The hairs lifted on the back of his skull.

Had the punks who’d stolen his phone returned?

“Hello?” he called, slightly nervous and feeling like a fool. No one was in the house.
No
one.

He strained to listen, to rise from the chair, to push up, but his arms were as weak as his legs, flaccid, useless appendages. Had he had a stroke? Was that possible?

Another footstep. Heavier this time.

His heart froze for an instant.

“Ith thum-one there?” he demanded and heard the slurred panic in his voice. “Inez?” he asked, calling out the housekeeper’s name though she wasn’t scheduled for another couple of days. “Franco?” But the farmhand who worked for him had left hours earlier, before the sun had gone down. For the first time in his life, he felt isolated out here.

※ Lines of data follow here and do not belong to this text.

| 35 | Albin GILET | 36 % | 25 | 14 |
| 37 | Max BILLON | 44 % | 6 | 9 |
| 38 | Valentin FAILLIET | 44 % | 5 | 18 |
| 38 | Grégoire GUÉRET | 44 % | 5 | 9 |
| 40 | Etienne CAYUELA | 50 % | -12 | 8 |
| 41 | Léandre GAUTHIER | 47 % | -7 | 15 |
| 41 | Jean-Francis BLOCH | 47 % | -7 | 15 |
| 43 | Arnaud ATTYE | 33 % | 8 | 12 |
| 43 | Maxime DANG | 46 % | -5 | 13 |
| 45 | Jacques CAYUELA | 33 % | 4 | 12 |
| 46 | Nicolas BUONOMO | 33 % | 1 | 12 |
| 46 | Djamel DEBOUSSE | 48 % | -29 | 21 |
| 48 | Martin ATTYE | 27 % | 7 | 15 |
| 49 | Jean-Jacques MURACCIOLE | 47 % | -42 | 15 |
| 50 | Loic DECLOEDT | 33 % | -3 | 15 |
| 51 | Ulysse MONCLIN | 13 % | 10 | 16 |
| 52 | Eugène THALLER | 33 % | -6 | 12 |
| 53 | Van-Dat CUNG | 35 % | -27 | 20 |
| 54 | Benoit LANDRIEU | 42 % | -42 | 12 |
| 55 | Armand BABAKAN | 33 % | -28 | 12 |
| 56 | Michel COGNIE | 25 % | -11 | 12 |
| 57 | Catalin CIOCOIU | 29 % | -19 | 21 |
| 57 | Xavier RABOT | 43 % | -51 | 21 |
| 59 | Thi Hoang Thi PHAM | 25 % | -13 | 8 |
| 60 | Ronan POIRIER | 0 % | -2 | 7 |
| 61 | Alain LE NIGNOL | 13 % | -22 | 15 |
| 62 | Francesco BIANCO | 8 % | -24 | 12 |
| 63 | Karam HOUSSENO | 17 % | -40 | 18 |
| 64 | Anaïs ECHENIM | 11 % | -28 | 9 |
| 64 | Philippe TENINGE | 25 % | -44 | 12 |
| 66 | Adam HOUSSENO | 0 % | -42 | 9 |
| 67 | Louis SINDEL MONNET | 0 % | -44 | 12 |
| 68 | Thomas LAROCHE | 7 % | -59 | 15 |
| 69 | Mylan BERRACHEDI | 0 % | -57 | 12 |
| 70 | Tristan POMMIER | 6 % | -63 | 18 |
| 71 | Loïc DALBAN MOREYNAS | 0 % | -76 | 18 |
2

Again he tried to push himself upright, his arms trembling with the effort, his legs wobbly.

Again he fell back.

Don’t panic. You’re imagining all this. The drinks were stronger than you thought…that’s all.
Get up, damn it. Get up!

“Dr. Renner.” A deep male voice called to him from the darkened hallway beyond the French doors.

His eyes widened, felt stretched across his face.

He lunged for the phone, throwing himself from the recliner, knocking over the remains of his drink.

Ice cubes skittered over the gleaming hardwood floor.

Pain shuddered through him.

Pushing himself, he was determined to get to the phone, even if he had to crawl. But…but his arms wouldn’t drag him. His legs were useless. He was facedown on the floor when the light shifted. The glass doors opened, a shadow stretched in front of him, and he found himself looking at a pair of thick army boots.

He nearly lost control of his bladder as he slowly raised his eyes, up, up, up long, powerful-looking legs covered in camouflage, then farther upward past a matching jacket that covered a massive chest. Above the collar was a thick neck and a face concealed by a ski mask.

Startling blue eyes stared down at him.

“Who are you?…What do you want? I have money…in the safe….” Renner squeaked as panic closed his throat and constricted his lungs.

“Money.” The intruder spat the word. Moved his gloved hands.

Renner saw the knife—a long, wicked hunting knife, the blade catching and gleaming, reflecting the fire.